### EXERCISE TASKS
a. List every calendar date that appears in the accountant-change filing below.
b. Extend the filing about the change in certifying accountant, starting right after its last sentence.

### GIVEN TEXT
┏━━

Date of Report (Date of earliest event reported):  January 26, 1999


ACE*COMM CORPORATION
(Exact name of registrant as specified in its charter)



Maryland                       0-21059                             52-1283030
(State or other Jurisdiction  (Commission File Number)    (I.R.S. Employer
     of Incorporation                                     Identification No.)



 704 Quince Orchard Road, Gaithersburg, Maryland 20878
(Address of principal executive offices)    (Zip Code)


Registrant's telephone number, including area code:  (301) 721-3000

ITEM 4. Changes in Registrant's Certifying Accountant.

	Following discussions about the relationship between the Registrant and 
PricewaterhouseCoopers LLP ("PwC"), the parties agreed to a cessation of the 
relationship and PwC resigned effective January 19, 1999, as the Registrant's
independent accountants. The Registrant is in active discussions with five 
accounting firms to replace PwC and believes that it will have selected and 
engaged a new auditing firm by February 15, 1999.


<PAGE>


	PwC's reports on the financial statements of the Registrant for either 
of the past two years have not contained an adverse opinion or a disclaimer 
of opinion, and were not qualified or modified as to uncertainty, audit 
scope, or accounting principles.

	During the Registrant's two most recent fiscal years, and any 
subsequent interim period preceding the resignation of PwC, there have been 
no disagreements with PwC on any matter of accounting principles or 
practices, financial statement disclosure, or auditing scope or procedure, 
which disagreements, if not resolved to the satisfaction of PwC, would have 
caused them to make reference to the subject matter of the disagreements in 
connection with their report.

┗━━

### STORED DATA
┏━━

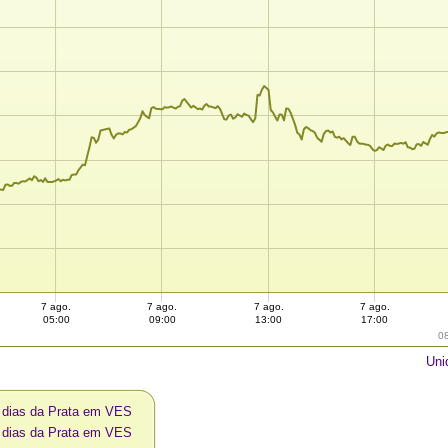
7 ago.
7 ago.
7 ago.
7 ago.
05:00
09:00
13:00
17:00
0
Uni
0 dias da Prata em VES
0 dias da Prata em VES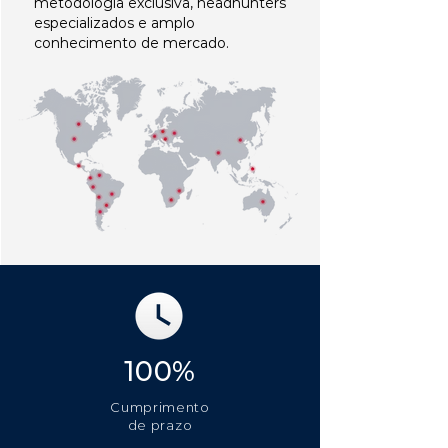
metodologia exclusiva, headhunters
especializados e amplo
conhecimento de mercado.
100%
Cumprimento
de prazo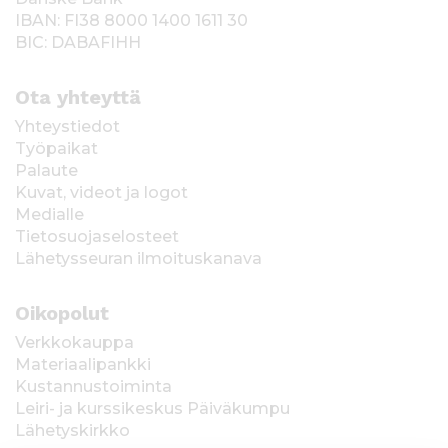
IBAN: FI38 8000 1400 1611 30
BIC: DABAFIHH
Ota yhteyttä
Yhteystiedot
Työpaikat
Palaute
Kuvat, videot ja logot
Medialle
Tietosuojaselosteet
Lähetysseuran ilmoituskanava
Oikopolut
Verkkokauppa
Materiaalipankki
Kustannustoiminta
Leiri- ja kurssikeskus Päiväkumpu
Lähetyskirkko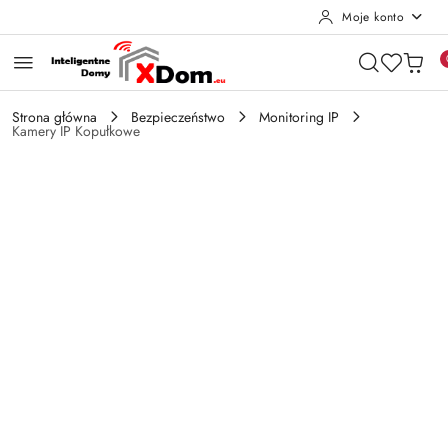
Moje konto
Przejdź do treści głównej
Przejdź do wyszukiwarki
Przejdź do moje konto
Przejdź do menu głównego
Przejdź do opisu produktu
Przejdź do stopki
Strona główna
Bezpieczeństwo
Monitoring IP
Kamery IP Kopułkowe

┗━━

### RESULTS OF THE EXERCISE
a. January 26, 1999; January 19, 1999; February 15, 1999

b.
	During the Registrant's two most recent fiscal years, and through 
January 19, 1999, there were no reportable events within the meaning of 
Regulation S-K Item 304(a)(1)(v), except to the extent referred to in the 
following:

	(i)  In connection with its most recent year-end audit of the 
Registrant's financial statement, in September 1998, PwC presented a draft 
report to management and the Audit Committee of the Board of Directors of the 
Registrant describing certain material weaknesses, referred to below, in the 
Registrant's internal accounting control structure.  The Registrant has 
carefully reviewed its internal controls in light of PwC's report and in view 
of its significant growth in recent years, and has the following responses to 
PwC's recommendations.  In addition, the Board of Directors of the Registrant 
has engaged a "big five" accounting firm (the "Accounting Firm") to assist 
the Registrant by reviewing the Registrant's accounting policies and 
practices and their application in the financial statements for the quarter 
ended December 31, 1998.

	1.  PwC recommended that the Registrant continue to assess its 
accounting and finance personnel needs and expand the staff as needed 
to meet the Registrant's needs, including in the areas of contract 
accounting and revenue recognition, financial analysis, collection of 
aged accounts receivable, cash management, assessment of adequate 
reserve levels, management information and accounting and SEC 
reporting. 

	In September 1998, the Registrant hired a consultant, who was 
subsequently named Executive Vice President - Finance and 
Administration as of January 1, 1999 ("the EVP Finance"), whose 
immediate assignments included, among other things, assessing the
depth of the Registrant's finance and accounting staff and making
<PAGE>
recommendations to the Chief Executive Officer for improvement.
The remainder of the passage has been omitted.